La liturgia trivializada
Antes, la Iglesia, el Fútbol y la Judicatura se presentaban como mundos sin humor
Tras el escandaloso pitorreo que provocó el diseño de Bosco, una marca rusa, para los uniformes de la selección olímpica española, sigue ahora el grito por la obra que Custo Dalmau ha trazado sobre el equipamiento de la selección catalana de fútbol.
En el pasado, tres instituciones populares, la Iglesia, la Judicatura y el Fútbol, se presentaban como mundos que no admitían el sentido del humor. Tanto en la liturgia de la Iglesia, donde casi todo es sagrado, como en el Fútbol, donde todo casi todo es dramático, la frivolidad o la risa se hallaban ausentes.
A quien se reía en los oficios se le tenía por profanado. A quien se reía en el fútbol se le tenía por pagano que no había asumido el valor de la liza. Cuando en la Iglesia, en la Judicatura o en el Fútbol aparecieron risas, estas fueron efecto de que el sistema tropezaba en sí mismo. Es decir, el cura o el árbitro que se caen, el cura que se equivoca o el árbitro que se vuelve un clown.
Fuera de estos supuestos, el Fútbol, la Iglesia y la Judicatura constituyeron instituciones severas. El árbitro vestía de negro en reconocimiento a su profunda misión. Los sacerdotes y los jueces se cubrían de negro por su ministerio entre el ser y la muerte. En los tres ámbitos, en suma, se trataba de impartir justicia, condena o salvación.
Antes, la Iglesia, el Fútbol y la Judicatura se presentaban como mundos sin humor
La Santísima Trinidad tuvo su réplica en el Tribunal Supremo y el Tribunal Supremo en el Consejo Superior de Disciplina Deportiva. En ninguno de los casos se trataba de vérsela con un juego risible, fuera el cantifloide lenguaje jurídico o el infantiloide reglamento de la competición
El sistema, sin embargo, empezó a hundirse cuando, de acuerdo a la nueva época, a los árbitros les quitaron el luto. Desde ese momento, su magnificencia fue trivializada en colores amarillos, rosa, azul pálido o cualquier otra tonalidad.
Esta abolición de la vestimenta negra unida a la muerte y a la justicia ciega abrió las puertas a la juerga mundana. Por ese tiempo, más o menos, los sacerdotes se vistieron de seglares y los jueces aparecieron ante las cámaras vestidos de particular. El paso de la investidura negra a la accidental ropa de calle, debitaria de la moda, mostraba el socavamiento del Gran Poder.
Todas las decisiones del Tribunal Supremo se discuten ya, casi todos los curas quieren casarse o matar al Papa, casi todos los árbitros, al final de la jornada, son ridiculizados por las cámaras de televisión. Unos y otros se hallan descalificados como encarnaciones de la verdadera verdad.

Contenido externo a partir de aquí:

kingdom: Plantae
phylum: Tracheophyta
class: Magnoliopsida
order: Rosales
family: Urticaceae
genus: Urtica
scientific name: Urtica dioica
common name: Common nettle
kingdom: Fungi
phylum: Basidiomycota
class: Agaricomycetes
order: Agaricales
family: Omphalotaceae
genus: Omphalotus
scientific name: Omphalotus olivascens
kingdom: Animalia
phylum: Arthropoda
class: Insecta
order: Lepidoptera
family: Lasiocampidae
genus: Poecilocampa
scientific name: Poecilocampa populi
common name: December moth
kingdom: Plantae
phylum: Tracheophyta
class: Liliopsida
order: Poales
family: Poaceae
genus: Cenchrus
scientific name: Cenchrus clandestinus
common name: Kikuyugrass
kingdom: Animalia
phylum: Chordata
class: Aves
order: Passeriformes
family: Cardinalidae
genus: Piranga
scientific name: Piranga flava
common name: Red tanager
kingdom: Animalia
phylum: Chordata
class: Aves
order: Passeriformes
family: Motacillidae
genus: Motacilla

¿Cómo extrañarse pues de que los uniformes de los futbolistas sean ya carnavaleros? Antes que los uniformes, los balones y las botas pasaron por la misma cámara de la irreverencia libre y jovial.
Como en los bailes, como en las modas, como en el arte o el sexo, todo es un technicolor que refuta la idea de una unívoca autoridad. Y no habiendo univocidad en nada, ¿qué escándalo merece en los equipamientos deportivos este compás?
Casi todos los equipos de fútbol tuvieron, en el pasado, la misión de reproducir en sus colores los de la bandera local y hoy, incluso, algunos equipos, tras el ejemplo del Barça, portan una pequeña enseña regional discretamente en el cogote de sus camisetas. Discretamente, porque los mandatos del marketing —y no de la Patria— son hoy una cosa y mañana la contraria. La insignia de cada club no radica —excepto en los más paletos— en ser fiel a su enclave sino a las claves que dicta el merchandising.
De modo que ¿a qué viene escandalizarse de que Custo Dalmau actúe sobre la selección catalana imponiendo su diseño a la senyera explícita, el ludismo al himno y la broma a la liturgia ancestral? Por si faltaba poco, Custo Dalmau, diseñador superlativo, no solo nos libera sino que hace justo lo Dal-mau. La irreverencia del Mal.